■ Work required: From the material beneath, pull every line with the word "size".
***** Records to use
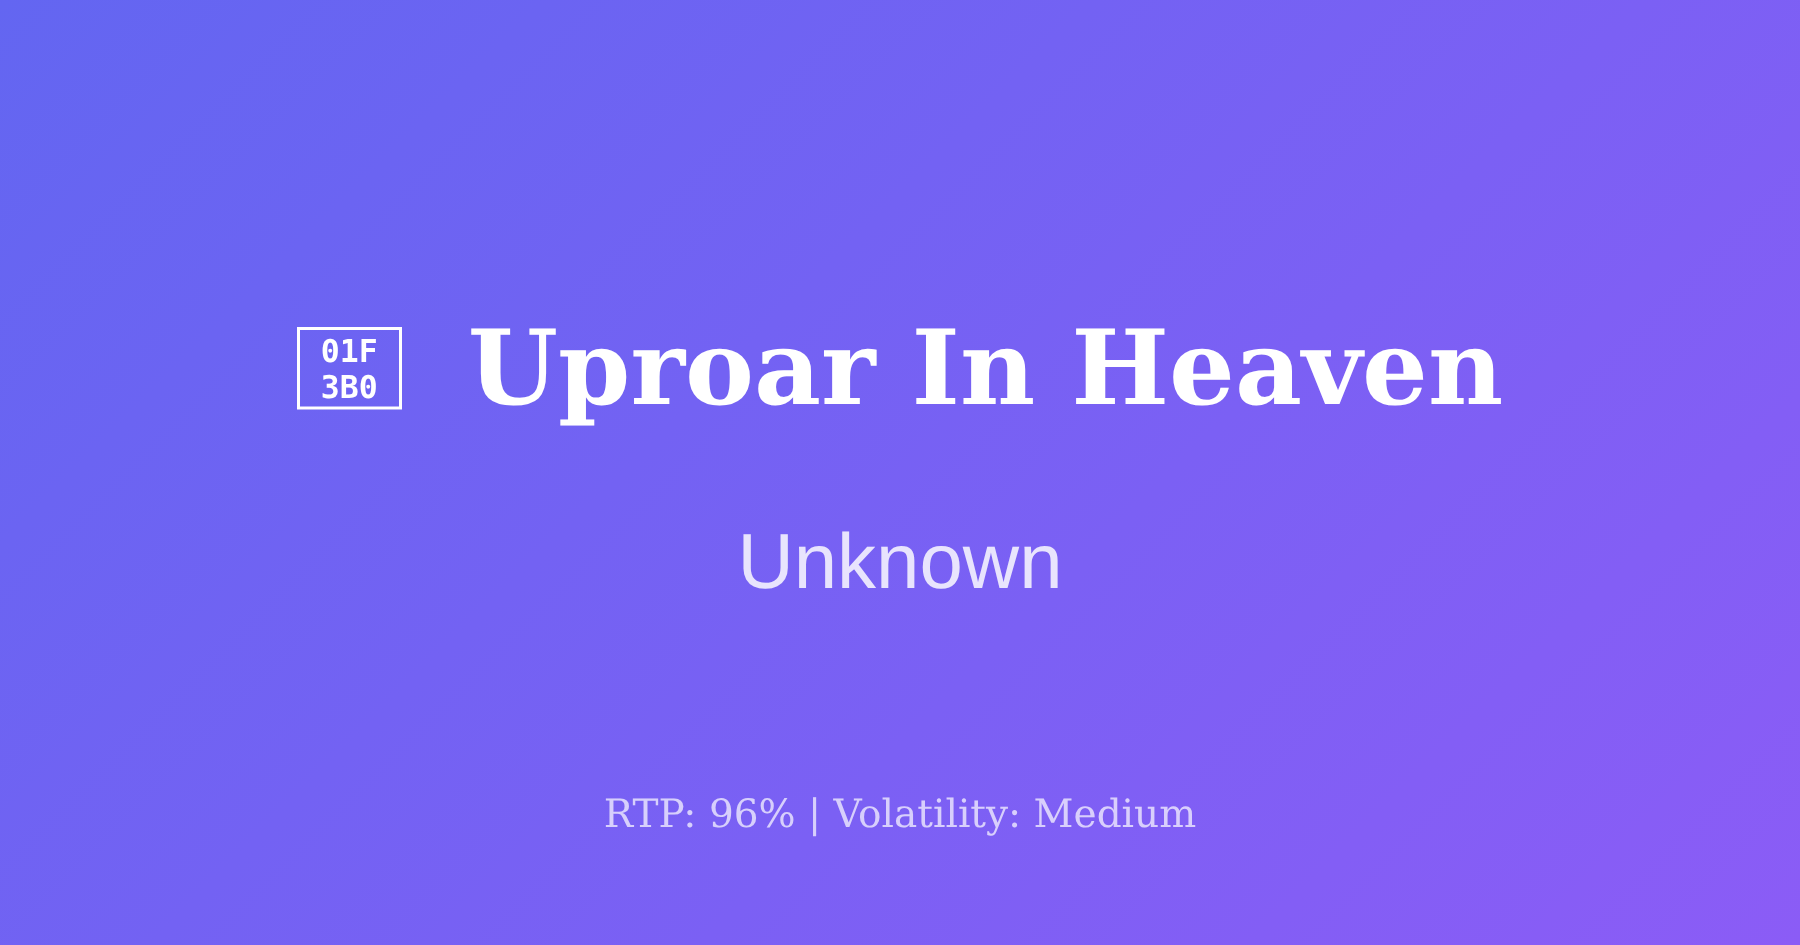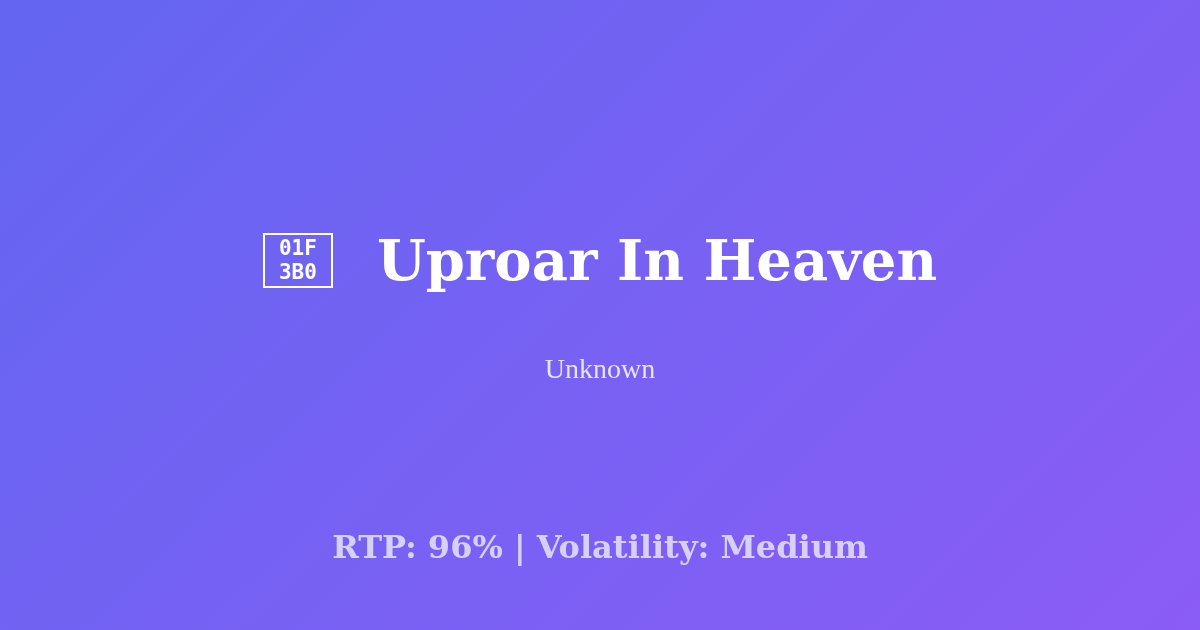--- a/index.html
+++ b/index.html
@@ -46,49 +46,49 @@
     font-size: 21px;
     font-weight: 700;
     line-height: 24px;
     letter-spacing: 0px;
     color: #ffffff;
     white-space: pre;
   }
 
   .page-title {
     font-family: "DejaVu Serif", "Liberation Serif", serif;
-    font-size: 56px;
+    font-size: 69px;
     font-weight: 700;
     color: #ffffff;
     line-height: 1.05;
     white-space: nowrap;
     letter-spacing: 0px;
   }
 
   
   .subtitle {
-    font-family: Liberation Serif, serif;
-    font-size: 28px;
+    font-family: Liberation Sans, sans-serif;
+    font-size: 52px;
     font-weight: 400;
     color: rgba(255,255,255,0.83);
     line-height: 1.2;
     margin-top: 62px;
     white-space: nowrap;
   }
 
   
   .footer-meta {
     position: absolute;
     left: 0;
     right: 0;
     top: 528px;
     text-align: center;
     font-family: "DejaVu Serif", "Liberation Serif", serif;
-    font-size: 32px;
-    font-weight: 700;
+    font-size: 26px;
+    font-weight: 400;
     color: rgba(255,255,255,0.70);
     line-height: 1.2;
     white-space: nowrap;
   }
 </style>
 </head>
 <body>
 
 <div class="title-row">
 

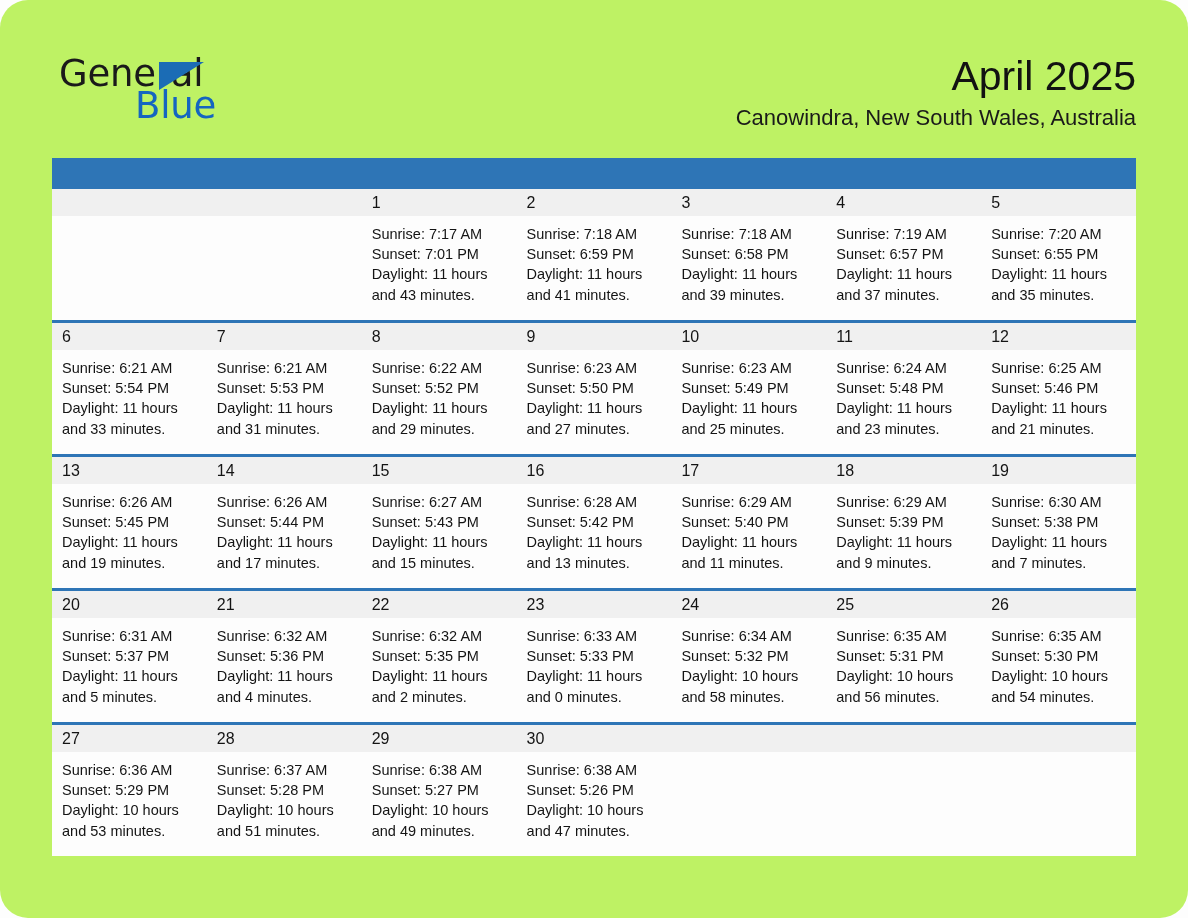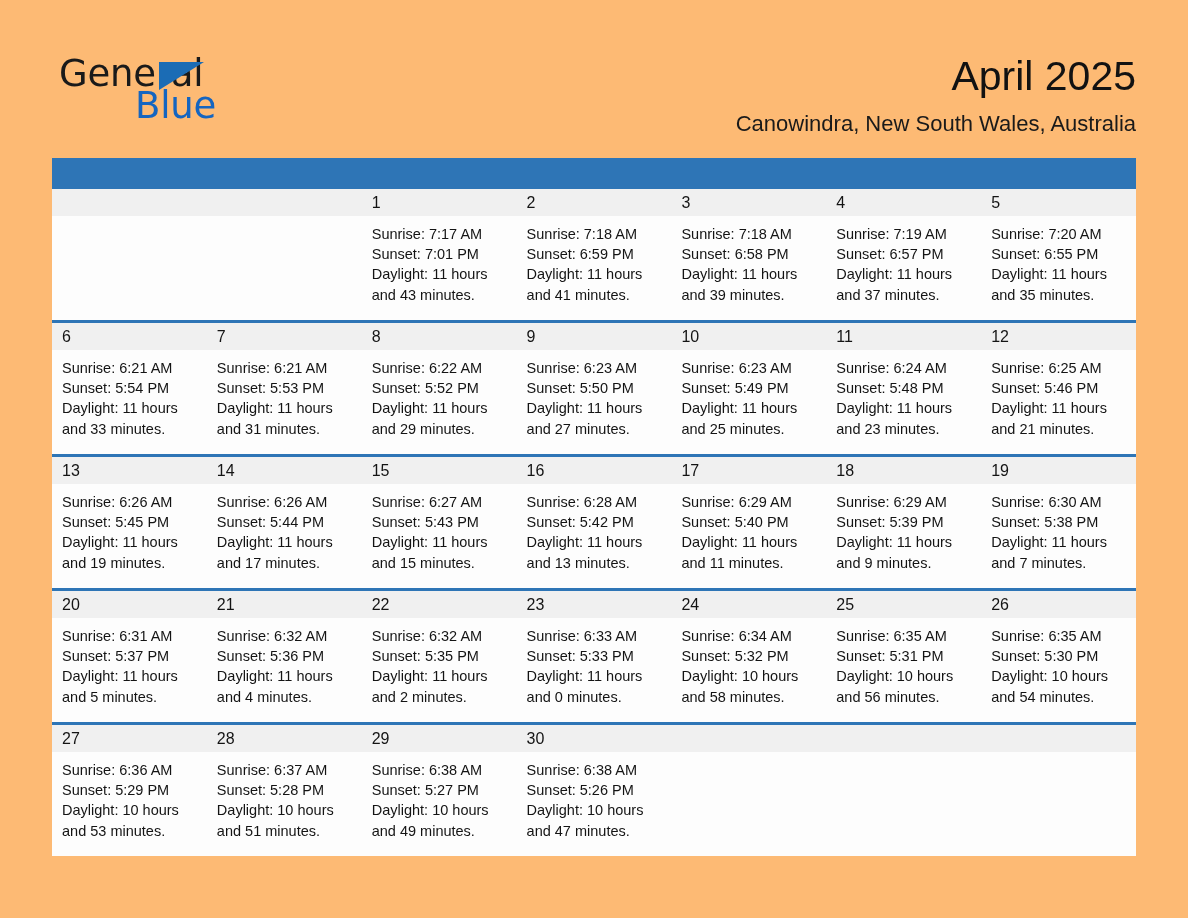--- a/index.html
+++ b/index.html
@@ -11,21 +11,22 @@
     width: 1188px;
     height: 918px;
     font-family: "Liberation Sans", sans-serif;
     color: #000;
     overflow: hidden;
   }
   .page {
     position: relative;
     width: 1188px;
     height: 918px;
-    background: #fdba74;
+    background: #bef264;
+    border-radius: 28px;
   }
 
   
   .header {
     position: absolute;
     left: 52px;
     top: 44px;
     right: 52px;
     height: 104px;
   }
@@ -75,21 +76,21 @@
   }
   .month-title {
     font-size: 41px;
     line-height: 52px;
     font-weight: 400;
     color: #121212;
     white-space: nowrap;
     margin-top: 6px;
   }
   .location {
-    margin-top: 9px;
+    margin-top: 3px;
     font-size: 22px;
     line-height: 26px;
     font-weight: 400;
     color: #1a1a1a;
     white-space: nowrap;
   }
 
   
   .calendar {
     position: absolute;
**********
■ Expected output:
     font-size: 21px;
-    font-size: 56px;
+    font-size: 69px;
-    font-size: 28px;
+    font-size: 52px;
-    font-size: 32px;
+    font-size: 26px;
     font-size: 41px;
     font-size: 22px;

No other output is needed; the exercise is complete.